Daily vs Intermittent Antituberculosis Therapy for Pulmonary Tuberculosis in Patients With HIV: A Randomized Clinical Trial

• Published in: JAMA internal medicine Vol. 178; no. 4; p. 485
• Main Authors: Gopalan, Narendran, Santhanakrishnan, Ramesh Kumar, Palaniappan, Alangudi Natarajan, Menon, Pradeep Aravindan, Lakshman, Sekar, Chandrasekaran, Padmapriyadarsini, Sivaramakrishnan, Gomathi Narayan, Reddy, Devarajulu, Kannabiran, Bhavani Perumal, Agiboth, Hemanth Kumar Kupparam, Krishnamoorthy, Vijay, Rathinam, Sridhar, Chockalingam, Chandrasekar, Manoharan, Tamizhselvan, Ayyamperumal, MahilMaran, Jayanthi, Nalini, Satagopan, Kumar, Narayanan, Ravichandran, Krishnaraja, Raja, Sathiyavelu, Sekar, Kesavamurthy, Bhanu, Suresh, Chandra, Selvachitiram, Murugesan, Arasan, Gunasundari, Susaimuthu, Stella, Rathinam, Prabhakaran, Angamuthu, Prabhakar, Jayabal, Lavanya, Murali, Lakshmi, Ramachandran, Ranjani, Tripathy, Srikanth Prasad, Swaminathan, Soumya
• Format: Journal Article
• Language: English
• Published: United States 01.04.2018
• Subjects: Adult; Anti-HIV Agents - therapeutic use; Antitubercular Agents - administration & dosage; CD4 Lymphocyte Count; Directly Observed Therapy; Drug Administration Schedule; Ethambutol - administration & dosage; Female; HIV Infections - complications; HIV Infections - drug therapy; Humans; Immune Reconstitution Inflammatory Syndrome - chemically induced; Isoniazid - administration & dosage; Male; Middle Aged; Patient Dropouts; Proportional Hazards Models; Rifampin - administration & dosage; Streptomycin - administration & dosage; Treatment Failure; Treatment Outcome; Tuberculosis, Multidrug-Resistant; Tuberculosis, Pulmonary - complications; Tuberculosis, Pulmonary - drug therapy; Viral Load
• ISSN: 2168-6114
• DOI: 10.1001/jamainternmed.2018.0141

The benefit of daily over thrice-weekly antituberculosis therapy among HIV-positive patients with pulmonary tuberculosis (TB) who are receiving antiretroviral therapy remains unproven. To compare the efficacy and safety of daily, part-daily, and intermittent antituberculosis therapy regimens in the treatment of HIV-associated pulmonary TB. This open-label, randomized clinical trial was conducted by the National Institute for Research in Tuberculosis, south India.
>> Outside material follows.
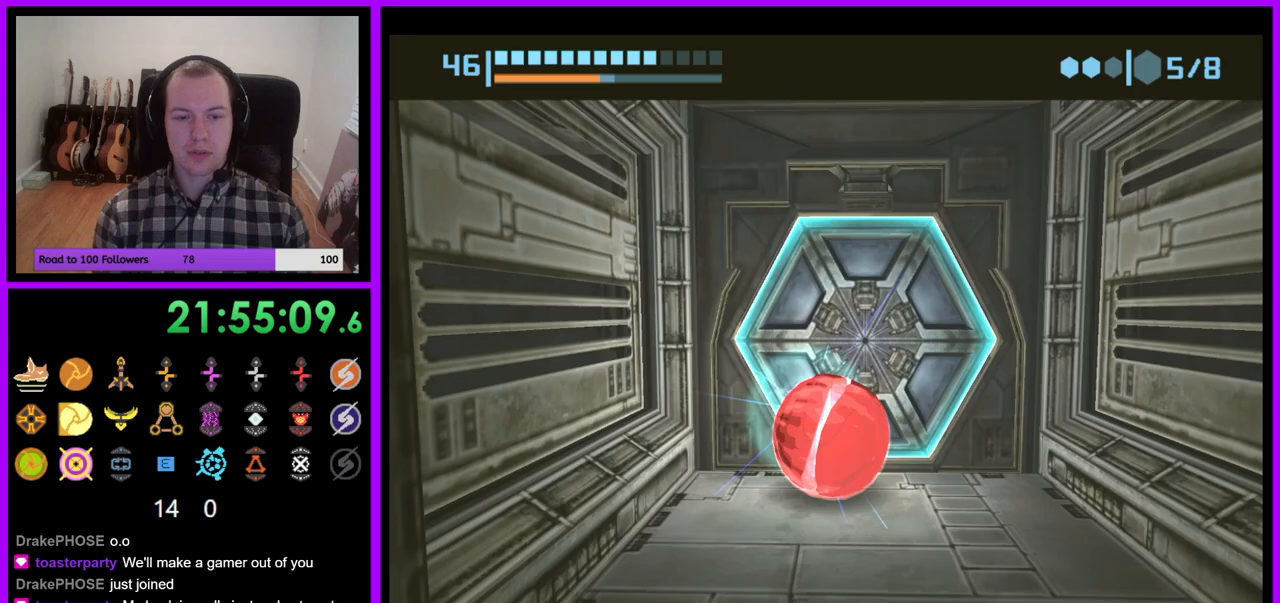
{"buttons": [], "left_stick": "center", "right_stick": "center", "events": [[83, "left_stick", "down"], [183, "left_stick", "center"], [267, "left_stick", "up"], [400, "left_stick", "center"]]}
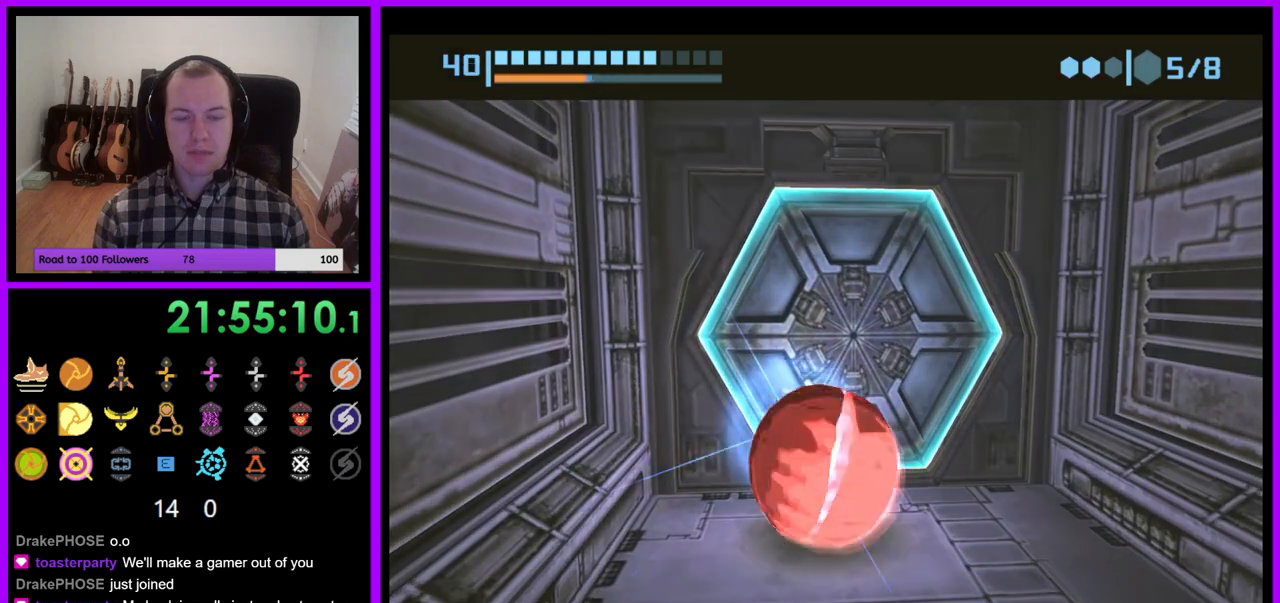
{"buttons": [], "left_stick": "center", "right_stick": "center", "events": [[283, "left_stick", "up-right"], [383, "left_stick", "center"]]}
Adults infected with HIV with newly diagnosed, culture-positive, pulmonary TB were enrolled between September 14, 2009, and January 18, 2016. Patients were randomized to daily, part-daily, and intermittent antituberculosis therapy regimens, stratified by baseline CD4 lymphocyte count and sputum smear grade. Antiretroviral therapy was initiated as per national guidelines. Clinical and sputum microbiological examinations of patients were performed monthly until 18 months after randomization. Adverse events were recorded using standard criteria. The primary outcome was favorable response, defined as treatment completion with all available sputum cultures negative for Mycobacterium tuberculosis during the last 2 months of treatment. Unfavorable responses included treatment failures, dropouts, deaths, and toxic effects among regimens. Of 331 patients (251 [76%] male; mean [SD] age, 39 [9] years; mean [SD] HIV viral load, 4.9 [1.2] log10 copies/mL; and median [interquartile range] CD4 lymphocyte count, 138 [69-248] cells/μL), favorable responses were experienced by 91% (89 of 98), 80% (77 of 96), and 77% (75 of 98) in the daily, part-daily, and intermittent regimens, respectively. With the difference in outcome between daily and intermittent regimens crossing the O'Brien-Fleming group sequential boundaries and acquired rifampicin resistance emergence (n = 4) confined to the intermittent group, the data safety monitoring committee halted the study. A total of 18 patients died and 18 patients dropped out during the treatment period in the 3 regimens. Six, 4, and 6 patients in the daily, part-daily, and intermittent regimens, respectively, had TB recurrence. Among HIV-positive patients with pulmonary TB receiving antiretroviral therapy, a daily anti-TB regimen proved superior to a thrice-weekly regimen in terms of efficacy and emergence of rifampicin resistance. clinicaltrials.gov Identifier: NCT00933790.